### TASK REQUIREMENTS
Tally the lines below that hold the string "CUTEK", and give only the tally.

_ _ _

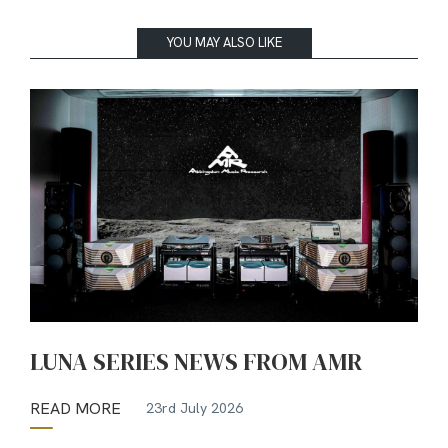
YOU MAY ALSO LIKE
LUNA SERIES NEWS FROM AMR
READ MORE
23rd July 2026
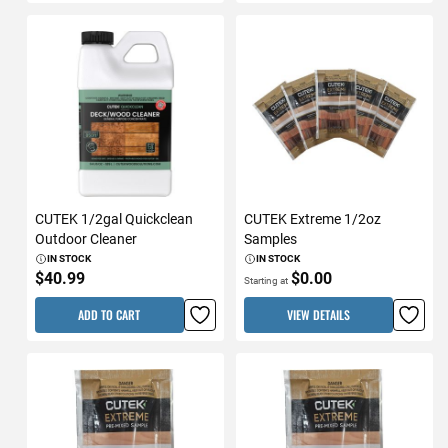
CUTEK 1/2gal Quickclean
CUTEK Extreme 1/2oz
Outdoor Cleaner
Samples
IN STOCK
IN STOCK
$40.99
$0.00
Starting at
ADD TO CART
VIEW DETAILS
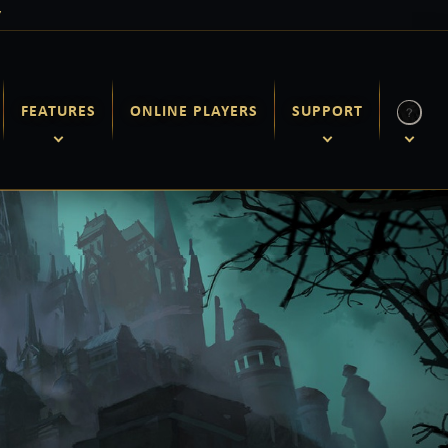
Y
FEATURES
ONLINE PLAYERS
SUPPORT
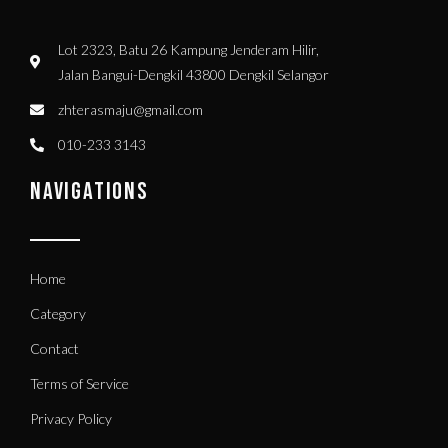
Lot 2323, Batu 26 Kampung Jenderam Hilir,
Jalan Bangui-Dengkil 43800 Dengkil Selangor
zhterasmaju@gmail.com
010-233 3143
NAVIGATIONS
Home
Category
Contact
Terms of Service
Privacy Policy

_ _ _

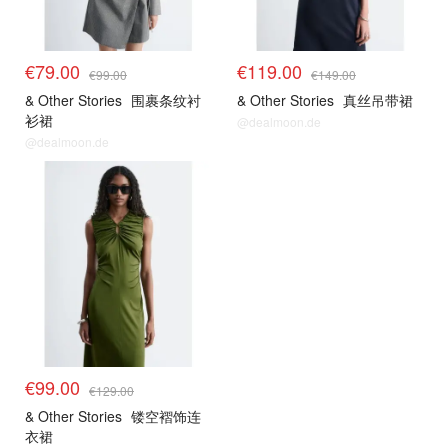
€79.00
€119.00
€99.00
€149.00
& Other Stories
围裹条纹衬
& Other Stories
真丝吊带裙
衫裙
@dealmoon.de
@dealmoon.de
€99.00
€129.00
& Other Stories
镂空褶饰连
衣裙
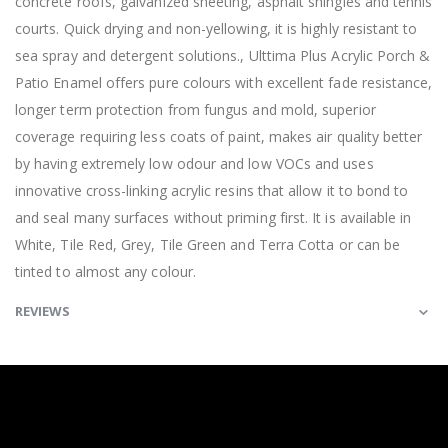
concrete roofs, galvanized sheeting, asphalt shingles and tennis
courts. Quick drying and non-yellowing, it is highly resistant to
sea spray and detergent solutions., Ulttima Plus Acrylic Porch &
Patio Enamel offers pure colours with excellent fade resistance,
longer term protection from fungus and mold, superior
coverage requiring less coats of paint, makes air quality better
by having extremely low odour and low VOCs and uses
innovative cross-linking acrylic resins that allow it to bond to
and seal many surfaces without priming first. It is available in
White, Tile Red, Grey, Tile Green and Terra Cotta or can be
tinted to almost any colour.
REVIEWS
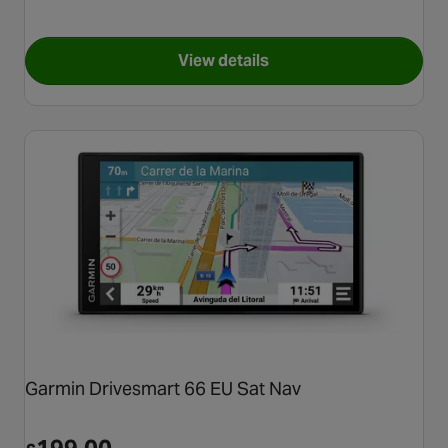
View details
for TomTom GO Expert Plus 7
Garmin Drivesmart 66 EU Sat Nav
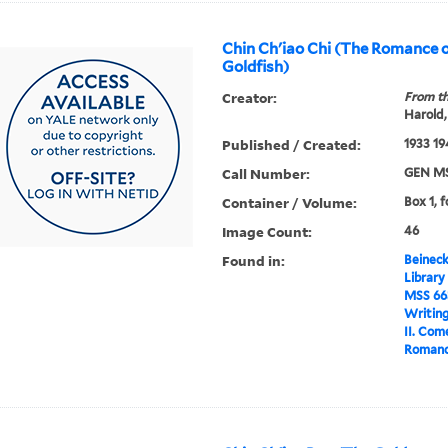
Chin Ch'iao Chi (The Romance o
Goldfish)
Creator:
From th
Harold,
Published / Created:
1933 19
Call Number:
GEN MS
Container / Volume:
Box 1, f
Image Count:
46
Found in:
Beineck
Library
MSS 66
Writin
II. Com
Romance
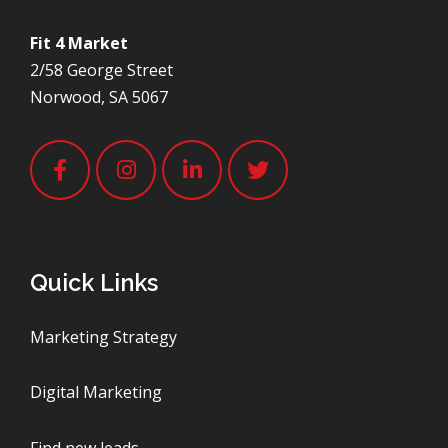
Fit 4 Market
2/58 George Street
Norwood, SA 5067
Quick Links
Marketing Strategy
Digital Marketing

_ _ _

### SOLVED EXERCISE
2